Converting pdf table into html format

537 Views Asked by At

I have a pdf which has this type of table and I need to convert the respective table into html file using python but I am not able to calculate rowspan and colspan attributes and the generated table looks different.

I tried this code but it not able to calculate rowspan and colspan properly. can Camelot able to do this?

import pdfplumber
from bs4 import BeautifulSoup

# Function to convert list of lists to HTML table
def list_to_html_table(data):
    html_table = "<table>\n"
    for row in data:
        html_table += "  <tr>\n"
        for cell in row:
            html_table += cell
        html_table += "  </tr>\n"
    html_table += "</table>"
    return html_table

# PDF file path
pdf_file = 'simple_rowspan_colspan.pdf'

# Extract tables from the PDF using pdfplumber
pdf = pdfplumber.open(pdf_file)
html_tables = []

for page in pdf.pages:
    page_tables = page.extract_tables()
    for table_data in page_tables:
        num_rows = len(table_data)
        num_cols = max(len(row) for row in table_data)
        cell_data = [[''] * num_cols for _ in range(num_rows)]
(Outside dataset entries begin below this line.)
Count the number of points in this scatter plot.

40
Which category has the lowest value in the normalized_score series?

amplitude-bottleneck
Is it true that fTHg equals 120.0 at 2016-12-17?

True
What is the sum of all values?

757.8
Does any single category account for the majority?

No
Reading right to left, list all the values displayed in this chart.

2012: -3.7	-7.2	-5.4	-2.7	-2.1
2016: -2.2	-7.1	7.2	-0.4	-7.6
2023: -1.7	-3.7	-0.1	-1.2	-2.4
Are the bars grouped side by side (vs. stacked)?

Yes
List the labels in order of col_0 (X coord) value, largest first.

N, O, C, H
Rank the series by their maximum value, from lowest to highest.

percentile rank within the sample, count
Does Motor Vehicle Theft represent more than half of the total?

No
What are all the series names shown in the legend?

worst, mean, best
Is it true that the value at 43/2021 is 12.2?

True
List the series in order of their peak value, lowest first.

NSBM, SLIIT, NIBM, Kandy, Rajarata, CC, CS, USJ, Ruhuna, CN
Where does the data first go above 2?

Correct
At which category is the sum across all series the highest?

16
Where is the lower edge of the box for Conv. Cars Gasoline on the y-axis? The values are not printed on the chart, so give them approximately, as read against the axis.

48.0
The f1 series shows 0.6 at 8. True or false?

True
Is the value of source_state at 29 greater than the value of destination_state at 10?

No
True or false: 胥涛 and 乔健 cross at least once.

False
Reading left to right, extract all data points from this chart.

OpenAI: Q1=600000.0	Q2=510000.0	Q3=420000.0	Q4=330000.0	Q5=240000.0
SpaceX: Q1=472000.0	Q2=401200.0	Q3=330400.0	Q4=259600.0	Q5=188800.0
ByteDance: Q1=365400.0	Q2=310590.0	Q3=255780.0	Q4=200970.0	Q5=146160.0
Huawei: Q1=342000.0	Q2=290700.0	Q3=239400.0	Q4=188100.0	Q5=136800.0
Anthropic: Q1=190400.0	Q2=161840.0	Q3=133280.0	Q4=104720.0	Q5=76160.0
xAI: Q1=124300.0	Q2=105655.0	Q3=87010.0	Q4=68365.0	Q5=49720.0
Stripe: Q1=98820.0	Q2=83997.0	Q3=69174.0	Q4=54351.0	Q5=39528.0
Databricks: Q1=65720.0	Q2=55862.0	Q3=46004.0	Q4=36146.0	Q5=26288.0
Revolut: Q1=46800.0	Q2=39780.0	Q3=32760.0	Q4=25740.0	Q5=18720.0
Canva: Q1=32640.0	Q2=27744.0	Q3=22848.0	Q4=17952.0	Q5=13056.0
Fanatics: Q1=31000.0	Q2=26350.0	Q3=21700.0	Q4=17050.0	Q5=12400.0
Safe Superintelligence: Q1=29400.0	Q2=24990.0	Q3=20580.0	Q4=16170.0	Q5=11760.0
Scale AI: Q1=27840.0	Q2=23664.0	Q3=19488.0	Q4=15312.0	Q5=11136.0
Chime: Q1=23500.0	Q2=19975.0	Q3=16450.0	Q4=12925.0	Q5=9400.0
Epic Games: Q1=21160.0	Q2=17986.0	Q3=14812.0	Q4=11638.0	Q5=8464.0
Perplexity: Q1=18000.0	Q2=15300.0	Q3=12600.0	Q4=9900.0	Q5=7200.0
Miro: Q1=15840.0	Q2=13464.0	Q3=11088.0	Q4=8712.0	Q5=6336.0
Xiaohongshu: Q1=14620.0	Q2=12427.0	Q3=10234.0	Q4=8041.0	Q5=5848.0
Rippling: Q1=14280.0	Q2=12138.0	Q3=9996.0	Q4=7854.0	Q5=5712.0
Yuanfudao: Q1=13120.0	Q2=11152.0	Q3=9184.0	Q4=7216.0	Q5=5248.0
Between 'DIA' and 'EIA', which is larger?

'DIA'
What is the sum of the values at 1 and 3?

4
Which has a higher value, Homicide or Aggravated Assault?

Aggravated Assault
        for i, row in enumerate(table_data):
            for j, cell in enumerate(row):
                if cell:
                    rowspan, colspan = 1, 1

                    # Check for rowspan
                    for k in range(i + 1, num_rows):
                        if cell_data[k][j] == '':
                            rowspan += 1
                        else:
                            break

                    # Check for colspan
                    for k in range(j + 1, j + colspan):
                        if k < num_cols:
                            if cell_data[i][k] == '':
                                colspan += 1
                            else:
                                break

                    cell_text = f'<td rowspan="{rowspan}" colspan="{colspan}">{cell}</td>'
                    cell_data[i][j] = cell_text

        # Convert the data into an HTML table
        html_table = list_to_html_table(cell_data)
        html_tables.append(html_table)

# Combine all HTML tables into a single HTML document
output_html = "\n".join(html_tables)

# Parse the HTML to beautify it
soup = BeautifulSoup(output_html, 'html.parser')
pretty_html = soup.prettify()

# Print or save the prettified HTML output as needed
print(pretty_html)

# Save the HTML table to a file or print it as needed
with open('output_table.html', 'w', encoding='utf-8') as html_file:
    html_file.write(output_html)
1

There are 1 best solutions below

1
Sauron On
  • Camelot is be used to extract tables from PDF files, you can give a try on that too. In this code
  • When you are checking colspan, it only checks for colspan in the next column (j + 1), but it should check for colspan in the range from j + 1 to j + colspan and also not to exceed no. of columns.
# Check for colspan
for k in range(j + 1, min(j + 1 + colspan, num_cols)):
    if cell_data[i][k] == '':
        colspan += 1
    else:
        break
# ...rest